Thai Airways International (THAI) plans to borrow a total of 29 billion baht from local financial institutions to refinance short-term loans and use as working capital.
Surachai Tansitpong, permanent secretary of the Ministry of Transport on his behalf of the chairman of the national flag carrier’s board of directors, yesterday said THAI had been affected by economic downturn and the recent week-long siege of Suvarnabhumi and Don Mueang airports by anti-government protesters, bringing down its liquidity during the peak tourist season last year by about 20-30 percent.
The THAI chairman said the airline must borrow 29 billion baht on a long-term basis, expected to be from state-operated Krung Thai Bank, the Government Savings Bank or the Islamic Bank of Thailand.
He disclosed that the THAI’s board of directors has already approved borrowing 10 billion baht while the approval of the balance will be sought soon.
In an attempt to lower the airline’s overhead, especially for board meetings and bonuses which amount to around Bt12 million annually, the THAI is ready to cut benefits to keep its operations afloat, Surachai said.

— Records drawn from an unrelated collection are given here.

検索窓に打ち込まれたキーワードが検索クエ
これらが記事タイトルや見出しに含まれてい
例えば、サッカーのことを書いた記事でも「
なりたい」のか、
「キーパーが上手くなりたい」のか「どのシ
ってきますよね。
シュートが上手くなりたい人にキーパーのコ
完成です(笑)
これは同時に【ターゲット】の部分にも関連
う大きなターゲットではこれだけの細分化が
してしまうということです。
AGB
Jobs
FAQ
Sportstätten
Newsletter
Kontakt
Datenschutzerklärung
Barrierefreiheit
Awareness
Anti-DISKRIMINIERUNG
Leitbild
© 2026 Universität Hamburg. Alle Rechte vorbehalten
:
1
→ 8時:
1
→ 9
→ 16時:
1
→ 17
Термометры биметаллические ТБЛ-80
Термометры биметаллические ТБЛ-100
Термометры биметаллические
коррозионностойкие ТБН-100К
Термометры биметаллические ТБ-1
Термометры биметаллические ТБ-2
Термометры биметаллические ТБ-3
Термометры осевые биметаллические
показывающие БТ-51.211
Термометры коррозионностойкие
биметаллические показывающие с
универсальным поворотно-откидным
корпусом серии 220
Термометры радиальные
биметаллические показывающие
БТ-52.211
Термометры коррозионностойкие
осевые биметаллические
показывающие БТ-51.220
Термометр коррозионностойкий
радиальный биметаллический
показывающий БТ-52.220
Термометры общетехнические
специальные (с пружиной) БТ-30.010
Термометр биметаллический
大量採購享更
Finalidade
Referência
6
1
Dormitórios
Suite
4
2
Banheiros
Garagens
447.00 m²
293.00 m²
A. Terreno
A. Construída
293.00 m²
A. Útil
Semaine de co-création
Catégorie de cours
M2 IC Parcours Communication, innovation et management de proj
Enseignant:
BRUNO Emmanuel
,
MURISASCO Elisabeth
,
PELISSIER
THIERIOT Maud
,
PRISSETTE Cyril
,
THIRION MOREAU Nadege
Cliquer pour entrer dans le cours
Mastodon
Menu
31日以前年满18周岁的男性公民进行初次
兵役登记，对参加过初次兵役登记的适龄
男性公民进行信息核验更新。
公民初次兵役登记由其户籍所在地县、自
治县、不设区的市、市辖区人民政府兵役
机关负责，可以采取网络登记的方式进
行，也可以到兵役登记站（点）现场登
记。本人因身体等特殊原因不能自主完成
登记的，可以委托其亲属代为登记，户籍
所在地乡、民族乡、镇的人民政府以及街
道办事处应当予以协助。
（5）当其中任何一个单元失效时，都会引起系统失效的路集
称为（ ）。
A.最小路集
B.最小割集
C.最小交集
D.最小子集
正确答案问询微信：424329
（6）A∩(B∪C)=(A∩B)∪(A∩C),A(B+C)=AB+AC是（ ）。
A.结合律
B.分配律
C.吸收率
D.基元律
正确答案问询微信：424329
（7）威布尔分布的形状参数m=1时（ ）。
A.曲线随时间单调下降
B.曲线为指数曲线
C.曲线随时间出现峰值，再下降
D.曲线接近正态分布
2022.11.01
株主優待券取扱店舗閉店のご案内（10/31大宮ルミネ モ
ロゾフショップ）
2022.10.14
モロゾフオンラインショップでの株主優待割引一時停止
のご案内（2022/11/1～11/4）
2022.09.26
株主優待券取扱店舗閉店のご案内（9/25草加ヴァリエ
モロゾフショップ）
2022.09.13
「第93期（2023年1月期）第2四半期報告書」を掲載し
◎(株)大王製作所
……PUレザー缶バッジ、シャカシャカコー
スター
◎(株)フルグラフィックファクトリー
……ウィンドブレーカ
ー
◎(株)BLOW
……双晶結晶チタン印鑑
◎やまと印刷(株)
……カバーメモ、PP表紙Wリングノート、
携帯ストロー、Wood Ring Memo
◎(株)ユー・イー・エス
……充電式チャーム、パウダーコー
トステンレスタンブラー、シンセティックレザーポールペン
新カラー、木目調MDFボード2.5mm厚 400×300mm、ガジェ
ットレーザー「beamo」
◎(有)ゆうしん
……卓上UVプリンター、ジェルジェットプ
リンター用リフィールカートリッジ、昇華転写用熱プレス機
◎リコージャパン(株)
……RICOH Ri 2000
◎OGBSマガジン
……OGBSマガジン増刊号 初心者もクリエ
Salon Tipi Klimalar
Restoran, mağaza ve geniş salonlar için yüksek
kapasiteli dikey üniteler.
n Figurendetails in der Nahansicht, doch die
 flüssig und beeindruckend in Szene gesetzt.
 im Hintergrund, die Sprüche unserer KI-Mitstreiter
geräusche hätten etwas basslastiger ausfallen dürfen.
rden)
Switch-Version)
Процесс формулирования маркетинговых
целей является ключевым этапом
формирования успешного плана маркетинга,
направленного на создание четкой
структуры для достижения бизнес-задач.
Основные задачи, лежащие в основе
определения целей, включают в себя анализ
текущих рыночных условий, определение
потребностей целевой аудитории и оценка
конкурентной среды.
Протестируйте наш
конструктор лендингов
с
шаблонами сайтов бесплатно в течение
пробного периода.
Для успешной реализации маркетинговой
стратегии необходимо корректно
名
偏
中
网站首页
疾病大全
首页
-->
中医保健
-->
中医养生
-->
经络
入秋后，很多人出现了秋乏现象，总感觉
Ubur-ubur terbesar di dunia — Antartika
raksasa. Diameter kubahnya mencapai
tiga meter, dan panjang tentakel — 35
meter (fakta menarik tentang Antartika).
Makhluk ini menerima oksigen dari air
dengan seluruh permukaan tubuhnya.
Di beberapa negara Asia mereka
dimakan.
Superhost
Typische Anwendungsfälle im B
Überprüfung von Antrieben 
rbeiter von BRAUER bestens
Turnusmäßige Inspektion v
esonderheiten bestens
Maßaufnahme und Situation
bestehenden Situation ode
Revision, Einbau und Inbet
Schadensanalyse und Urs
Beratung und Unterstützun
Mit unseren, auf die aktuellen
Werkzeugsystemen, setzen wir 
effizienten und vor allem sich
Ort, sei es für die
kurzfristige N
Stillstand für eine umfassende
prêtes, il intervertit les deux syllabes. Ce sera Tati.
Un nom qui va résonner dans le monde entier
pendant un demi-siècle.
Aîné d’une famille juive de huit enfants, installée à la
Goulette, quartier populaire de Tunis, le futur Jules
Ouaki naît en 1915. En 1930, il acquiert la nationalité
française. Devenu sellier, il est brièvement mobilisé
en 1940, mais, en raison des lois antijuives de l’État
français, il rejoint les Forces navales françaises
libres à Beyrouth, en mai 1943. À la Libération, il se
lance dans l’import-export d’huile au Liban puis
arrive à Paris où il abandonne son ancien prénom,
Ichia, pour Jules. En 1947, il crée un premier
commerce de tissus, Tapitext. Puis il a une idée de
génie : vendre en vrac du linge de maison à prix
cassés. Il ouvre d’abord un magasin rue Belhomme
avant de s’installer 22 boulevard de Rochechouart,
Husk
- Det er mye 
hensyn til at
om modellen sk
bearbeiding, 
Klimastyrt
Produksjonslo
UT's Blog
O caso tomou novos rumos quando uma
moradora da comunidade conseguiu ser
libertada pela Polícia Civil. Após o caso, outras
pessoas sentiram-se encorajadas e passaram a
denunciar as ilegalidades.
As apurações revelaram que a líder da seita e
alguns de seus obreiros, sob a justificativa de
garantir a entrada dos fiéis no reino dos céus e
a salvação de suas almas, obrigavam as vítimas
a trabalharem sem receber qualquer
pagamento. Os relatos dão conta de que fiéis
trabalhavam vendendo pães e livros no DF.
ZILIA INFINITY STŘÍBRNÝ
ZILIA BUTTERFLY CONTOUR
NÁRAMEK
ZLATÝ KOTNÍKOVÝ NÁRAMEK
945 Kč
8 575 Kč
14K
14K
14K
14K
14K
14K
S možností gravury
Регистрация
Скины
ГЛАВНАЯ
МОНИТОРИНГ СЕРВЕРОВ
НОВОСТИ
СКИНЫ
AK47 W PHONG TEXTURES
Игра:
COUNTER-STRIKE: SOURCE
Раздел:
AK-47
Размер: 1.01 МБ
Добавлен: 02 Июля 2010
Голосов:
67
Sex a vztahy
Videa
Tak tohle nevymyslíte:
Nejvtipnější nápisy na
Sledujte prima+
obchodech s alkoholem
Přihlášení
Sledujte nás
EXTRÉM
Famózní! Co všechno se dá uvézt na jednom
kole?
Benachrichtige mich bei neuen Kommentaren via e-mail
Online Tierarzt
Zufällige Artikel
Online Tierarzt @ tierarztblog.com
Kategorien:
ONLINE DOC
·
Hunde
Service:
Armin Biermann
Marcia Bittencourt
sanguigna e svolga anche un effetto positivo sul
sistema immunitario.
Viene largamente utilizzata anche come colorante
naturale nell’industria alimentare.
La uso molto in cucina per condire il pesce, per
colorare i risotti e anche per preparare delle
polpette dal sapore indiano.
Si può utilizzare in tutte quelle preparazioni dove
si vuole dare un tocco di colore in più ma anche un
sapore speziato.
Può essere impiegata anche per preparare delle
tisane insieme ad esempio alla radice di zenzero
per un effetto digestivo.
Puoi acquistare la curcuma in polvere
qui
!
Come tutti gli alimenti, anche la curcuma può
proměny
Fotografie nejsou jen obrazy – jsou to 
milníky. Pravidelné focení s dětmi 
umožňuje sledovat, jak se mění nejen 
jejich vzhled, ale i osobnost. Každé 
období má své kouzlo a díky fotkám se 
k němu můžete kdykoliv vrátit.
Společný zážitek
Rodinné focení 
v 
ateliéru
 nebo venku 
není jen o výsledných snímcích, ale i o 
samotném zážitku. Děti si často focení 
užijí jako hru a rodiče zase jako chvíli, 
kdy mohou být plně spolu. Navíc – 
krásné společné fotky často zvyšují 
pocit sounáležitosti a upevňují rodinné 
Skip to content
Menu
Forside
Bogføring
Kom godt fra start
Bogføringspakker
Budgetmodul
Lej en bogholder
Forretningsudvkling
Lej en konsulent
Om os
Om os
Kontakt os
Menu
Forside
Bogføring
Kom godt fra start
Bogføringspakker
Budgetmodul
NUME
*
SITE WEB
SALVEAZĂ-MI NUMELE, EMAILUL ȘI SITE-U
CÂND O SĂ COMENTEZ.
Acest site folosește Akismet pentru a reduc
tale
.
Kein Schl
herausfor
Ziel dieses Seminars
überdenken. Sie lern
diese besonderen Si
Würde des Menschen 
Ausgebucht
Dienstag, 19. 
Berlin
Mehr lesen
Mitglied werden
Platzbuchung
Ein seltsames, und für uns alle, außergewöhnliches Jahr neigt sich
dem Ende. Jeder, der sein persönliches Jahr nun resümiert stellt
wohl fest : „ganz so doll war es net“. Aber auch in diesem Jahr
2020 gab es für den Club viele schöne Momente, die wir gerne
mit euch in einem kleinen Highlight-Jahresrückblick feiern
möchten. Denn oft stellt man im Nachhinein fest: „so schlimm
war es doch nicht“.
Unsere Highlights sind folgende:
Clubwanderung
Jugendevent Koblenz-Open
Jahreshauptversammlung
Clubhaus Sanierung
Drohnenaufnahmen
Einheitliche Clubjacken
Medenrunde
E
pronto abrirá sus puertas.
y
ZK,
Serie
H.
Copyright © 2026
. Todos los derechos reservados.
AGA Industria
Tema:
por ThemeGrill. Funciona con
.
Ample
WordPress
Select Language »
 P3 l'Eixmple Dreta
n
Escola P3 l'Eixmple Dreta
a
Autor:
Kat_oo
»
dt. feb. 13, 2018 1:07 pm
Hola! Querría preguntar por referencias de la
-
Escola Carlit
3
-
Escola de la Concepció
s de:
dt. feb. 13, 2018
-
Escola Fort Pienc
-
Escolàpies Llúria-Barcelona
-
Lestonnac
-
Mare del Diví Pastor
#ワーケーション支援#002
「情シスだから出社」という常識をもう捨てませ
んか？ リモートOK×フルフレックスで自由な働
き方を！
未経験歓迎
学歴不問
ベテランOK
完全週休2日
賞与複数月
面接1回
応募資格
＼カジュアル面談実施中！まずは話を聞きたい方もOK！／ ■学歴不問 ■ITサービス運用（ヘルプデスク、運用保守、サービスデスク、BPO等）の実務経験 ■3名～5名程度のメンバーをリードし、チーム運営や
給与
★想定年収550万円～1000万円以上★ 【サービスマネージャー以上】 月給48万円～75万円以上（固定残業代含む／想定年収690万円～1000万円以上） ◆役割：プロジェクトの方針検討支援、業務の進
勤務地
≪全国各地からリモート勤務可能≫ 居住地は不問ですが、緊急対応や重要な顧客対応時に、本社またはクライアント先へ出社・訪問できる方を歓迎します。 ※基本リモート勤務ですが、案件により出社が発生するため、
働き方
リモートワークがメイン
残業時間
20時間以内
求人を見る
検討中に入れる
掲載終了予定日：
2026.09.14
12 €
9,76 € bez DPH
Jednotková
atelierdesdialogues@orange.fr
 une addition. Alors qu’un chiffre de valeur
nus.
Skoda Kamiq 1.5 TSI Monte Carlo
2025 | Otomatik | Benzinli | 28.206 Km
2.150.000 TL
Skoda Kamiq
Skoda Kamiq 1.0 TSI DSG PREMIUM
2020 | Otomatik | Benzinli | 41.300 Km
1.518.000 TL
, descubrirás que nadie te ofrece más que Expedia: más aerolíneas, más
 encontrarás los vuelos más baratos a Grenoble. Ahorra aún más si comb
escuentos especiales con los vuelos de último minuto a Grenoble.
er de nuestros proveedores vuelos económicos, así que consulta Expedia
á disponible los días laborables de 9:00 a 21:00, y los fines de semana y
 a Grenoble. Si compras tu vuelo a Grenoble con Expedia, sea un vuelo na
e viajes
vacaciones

Meanwhile, Transport Minister Sopon Zarum said he had not yet decided or proposed to the government to change the entire THAI’s board although he has been considering such action as the national flag carrier is not making money, adding that if any board member feels unable to achieve the government’s target, a resignation would be welcome.
During the siege of Bangkok airports last year, the airline — owned about 51 percent by Ministry of Finance, 8.6 percent by Vayupak Fund 1 under MFC Asset Management Plc’s management, 8.6 by Vayupak Fund 1 under Krung Thai Asset Management Plc’s management and about 2.7 percent by the Government Savings Bank — stated that it expected to lose about 500 million baht a day.